Today has been an interesting day. It started at 8am with us realising that the alarm had not gone off. The kids needed to be 6 miles away in 4 minutes time to catch the school bus. If not, I'd have to drive all the way to the secondary to drop one off, 20 miles, and then all the way back to the junior to drop another,  20 miles more, before I could get back home which is 8 miles. Luckily, Ann would only have 7 breakfasts to cook as 4 residents had got up early to climb Scafell. When we did get down stairs it turned out that the rain had put off the 4 and Ann now had 11 breakfasts to cook. Of course, the first customers wanted to check out whilst the last breakfast was being cooked.

By 11am, when it was time to open the bar, we'd just about regrouped enough to operate without killing something. The kids were at school, breakfasts eaten and guests checked out. What could go wrong?

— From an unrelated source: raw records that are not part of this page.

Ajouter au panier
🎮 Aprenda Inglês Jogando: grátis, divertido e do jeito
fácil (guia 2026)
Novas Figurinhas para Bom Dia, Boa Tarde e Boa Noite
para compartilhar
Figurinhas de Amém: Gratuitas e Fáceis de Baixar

Alan, the barman, had a day off today. But that was OK because it has been a quiet daytime. I even got time to lift some Daffodil bulbs so I can rearrange the flowerbeds next winter. Around 5:30 I got washed up so I could prep some sardines and bone out a roe dear hunch deer haunch. After all we were expecting more for dinner than we've had all week. Half way through doing the prep the lights went out. Bummer, or perhaps words a little stronger.

We are on the end of a very long cable that feeds 11,000V up this remote valley. Although considering this, the power supply is generally pretty good, but it does seem to fail rather more regularly than we'd like. Having several important customers booked in for dinner it was really not the sensible option to close the kitchen, however tempting it might be. Luckily, despite having zero kilowatts of electricity available we still have a surplus of 47Kg propane cylinders at our disposal. Sadly, no kitchen extract system.

After sweating out more than my daily intake of beer we managed to feed all our very appreciative customers. Taking plates out of a hot cupboard that seemed cooler than the kitchen did make me feel like climbing in with the plates. But after suffering many power failures, that was probably our best handled, and most profitable power cut ever.

The power came back on just long enough for the staff to wash up before United Utilities or Power Gen or EDF or whoever the hell it is today, decided to turn it off again so they could "reset all the sub stations". With everybody vacated or gone to bed, Ann and I enjoyed the candle lit peace.

Ann's head torch was essentail for finding things in the fridge. We felt that putting candles in a fridge that wasn't powered up might just help to heat it up still further.

You might also note that Ann is enjoying a couple of Bailey's, her favourate. For me Westmalle Dubbel draft, the last keg it would seem, must do a post on that.


Brewers Union Local 180 said...

What could go wrong?

Whorst said...

Dave, you look a bit like a goth in that pic. I knew you were sort of dark, but I didn't expect this!

Tim said...

Dave, do yourself a dfavour and buy a small generator so at least you can get the lights going when it happens in future. Actually a few solar panels or a small windmill and a bank of deep cycle batteries would probably do the trick.

Unknown said...

Sausage, it was actually threatening to get romantic, but I came to my senses just in time.

Tim, all these options have been thought about, but there is always something more important to spend money on.